Lady Dynamite, Pam Brady and Mitchell Hurwitz’s show starring and based on the life of Maria Bamford, is an extraordinary piece of television: at its best, it’s like nothing else you’ve ever seen. When it premiered two years ago, I gave it a shot because I liked some of the creative team, even though it had a really shitty trailer, and I adored it. But if it premiered today, I don’t know if I’d ever get round to it. It had a shitty trailer, and Netflix has replaced its five-star rating system that had been a pretty decent indicator of how much I would like something with a thumbs-up/down system that provides me with no information whatsoever. And, you know, six hundred and ninety-nine other Netflix originals lie in wait.

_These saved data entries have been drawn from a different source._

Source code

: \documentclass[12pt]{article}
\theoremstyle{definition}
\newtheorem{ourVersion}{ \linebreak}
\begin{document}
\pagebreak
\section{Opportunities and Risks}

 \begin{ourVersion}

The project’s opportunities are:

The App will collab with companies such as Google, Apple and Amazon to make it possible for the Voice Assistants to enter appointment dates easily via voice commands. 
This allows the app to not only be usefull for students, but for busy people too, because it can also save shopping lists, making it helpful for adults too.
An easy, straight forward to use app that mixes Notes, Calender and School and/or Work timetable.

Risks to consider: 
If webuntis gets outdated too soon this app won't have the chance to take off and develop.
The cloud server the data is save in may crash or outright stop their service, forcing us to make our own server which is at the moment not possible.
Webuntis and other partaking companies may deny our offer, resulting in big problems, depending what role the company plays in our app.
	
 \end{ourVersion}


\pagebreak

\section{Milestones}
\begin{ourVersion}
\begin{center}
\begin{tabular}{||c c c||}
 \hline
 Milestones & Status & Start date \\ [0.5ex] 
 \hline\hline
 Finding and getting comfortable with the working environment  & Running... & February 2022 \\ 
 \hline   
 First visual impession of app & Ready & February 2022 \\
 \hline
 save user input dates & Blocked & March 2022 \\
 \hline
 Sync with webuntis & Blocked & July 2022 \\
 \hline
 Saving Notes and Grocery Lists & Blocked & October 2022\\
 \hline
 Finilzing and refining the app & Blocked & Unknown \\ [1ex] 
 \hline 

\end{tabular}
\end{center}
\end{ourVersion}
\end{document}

A few months after Lady Dynamite’s second season dropped (with little fanfare on Netflix’s part), it got cancelled. I mourn Lady Dynamite, but I also mourn what Lady Dynamite represents: all the dozens of brilliant Netflix shows that disappear into the overabundance around them, shows who – thanks to Netflix’s hands-off approach – might be the kind of shows that are pushing creative boundaries in the way those early-2000s HBO shows did, but will never get to change television the way those early-2000s HBO shows did. Because ultimately, if Netflix don’t care what anyone does as long as they can pump out content to put the “Netflix original” tag on, they’re not going to care about shows because they push creative boundaries. Netflix wants to transform distribution, but it doesn’t really give a shit about art – not even as a shortcut to making money.

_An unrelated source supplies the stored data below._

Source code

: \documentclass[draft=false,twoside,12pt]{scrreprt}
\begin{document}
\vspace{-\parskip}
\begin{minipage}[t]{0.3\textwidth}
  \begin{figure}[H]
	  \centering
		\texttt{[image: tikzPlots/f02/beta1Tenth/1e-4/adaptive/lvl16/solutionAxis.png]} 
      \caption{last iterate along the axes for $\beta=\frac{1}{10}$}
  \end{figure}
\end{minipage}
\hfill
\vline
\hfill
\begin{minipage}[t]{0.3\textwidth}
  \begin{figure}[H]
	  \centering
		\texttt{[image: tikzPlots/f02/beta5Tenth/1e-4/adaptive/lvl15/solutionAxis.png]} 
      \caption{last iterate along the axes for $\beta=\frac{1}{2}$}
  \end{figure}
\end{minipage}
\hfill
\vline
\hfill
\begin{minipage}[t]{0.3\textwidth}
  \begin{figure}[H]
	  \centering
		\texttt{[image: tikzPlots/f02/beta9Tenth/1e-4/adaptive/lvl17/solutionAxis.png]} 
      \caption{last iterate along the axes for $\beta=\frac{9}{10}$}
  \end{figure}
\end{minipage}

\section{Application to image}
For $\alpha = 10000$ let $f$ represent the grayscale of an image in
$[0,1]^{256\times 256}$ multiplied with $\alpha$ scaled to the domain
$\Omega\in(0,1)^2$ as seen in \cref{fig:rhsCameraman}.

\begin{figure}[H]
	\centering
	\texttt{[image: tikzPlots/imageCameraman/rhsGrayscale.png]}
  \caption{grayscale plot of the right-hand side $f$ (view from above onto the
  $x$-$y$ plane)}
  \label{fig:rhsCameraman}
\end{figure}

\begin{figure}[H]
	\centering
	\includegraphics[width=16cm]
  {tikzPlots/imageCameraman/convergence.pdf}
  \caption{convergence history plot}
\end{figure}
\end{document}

If Netflix want to stop diluting their brand, they should scale back production, and focus on making good stuff, not just much stuff. They should make enough quality content that when I see an ad for a Netflix original I don’t automatically zone out. They should make every original piece of programming as good as it can be and make sure none of it gets lost in the shuffle.

And the only way to do that is to make a lot, lot less of it.

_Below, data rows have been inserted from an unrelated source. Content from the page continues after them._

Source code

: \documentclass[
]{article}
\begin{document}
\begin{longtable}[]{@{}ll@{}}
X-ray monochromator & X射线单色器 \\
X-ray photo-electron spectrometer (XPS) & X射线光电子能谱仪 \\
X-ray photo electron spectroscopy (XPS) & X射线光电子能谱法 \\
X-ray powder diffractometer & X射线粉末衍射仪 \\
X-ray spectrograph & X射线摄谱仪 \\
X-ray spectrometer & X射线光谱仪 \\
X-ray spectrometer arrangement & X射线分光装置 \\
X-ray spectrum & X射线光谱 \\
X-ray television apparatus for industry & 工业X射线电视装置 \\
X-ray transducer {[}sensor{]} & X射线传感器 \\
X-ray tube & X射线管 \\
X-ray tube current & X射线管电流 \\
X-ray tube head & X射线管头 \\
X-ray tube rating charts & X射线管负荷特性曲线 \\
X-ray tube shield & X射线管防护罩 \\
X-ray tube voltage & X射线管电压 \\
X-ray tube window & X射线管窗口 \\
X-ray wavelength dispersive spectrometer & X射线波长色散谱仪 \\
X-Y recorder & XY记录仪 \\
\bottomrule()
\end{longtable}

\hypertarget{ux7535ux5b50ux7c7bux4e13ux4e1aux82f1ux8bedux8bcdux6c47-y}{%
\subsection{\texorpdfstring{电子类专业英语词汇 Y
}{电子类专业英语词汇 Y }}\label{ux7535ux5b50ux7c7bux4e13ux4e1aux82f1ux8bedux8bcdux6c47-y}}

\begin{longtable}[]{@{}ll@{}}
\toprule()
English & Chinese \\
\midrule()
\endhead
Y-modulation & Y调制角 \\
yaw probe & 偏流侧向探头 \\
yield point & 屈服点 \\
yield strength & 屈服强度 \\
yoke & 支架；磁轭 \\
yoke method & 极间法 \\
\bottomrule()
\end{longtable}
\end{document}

6 thoughts on “The Problem with Netflix Originals

  1. I just came across this article, two years after it was written.
    I was very apprehensive when I saw the line, “spends her money buying second-hand DVDs.” Blu-rays became standard by 2009, so in 2018, anyone buying DVDs, I have to wonder… 🤔
    Nonetheless, two years later, Netflix definitely IS putting out a ton of content. The author mentions Netflix’ stand up comedy. I’ve heard this is a popular part of its platform, yet I’ve never seen one advertised, nor have I watched even one comedy special. I suppose this means Netflix is creating a ton of content by for different types of people, such as those who watch comedy specials and those who don’t.
    I agree 100% on my dismay over the change in the ratings system. The old five-star system was about perfected by me (thanks in no small part to over 8,000 ratings). Now, one has to wait a week or two before the green percentage-chance-you’ll-like-something changes from NEW to that percentage. And, since it’s often in the 90 percentile, is Netflix telling me I like everything? No, I don’t like the Thumbs Up-Thumbs Down at all. As an example, since I’m only watching things that are supposed to be great, there’s rarely a chance I’ll ever give something Thumbs Down. In fact, I don’t know if I ever have. 🤷🏻‍♂️
    I feel Netflix can make as much stuff as it wants (I mentioned earlier different genres for different people). I just want to ensure they make enough terrific stuff for me, and they certainly seem to. I can’t watch it all.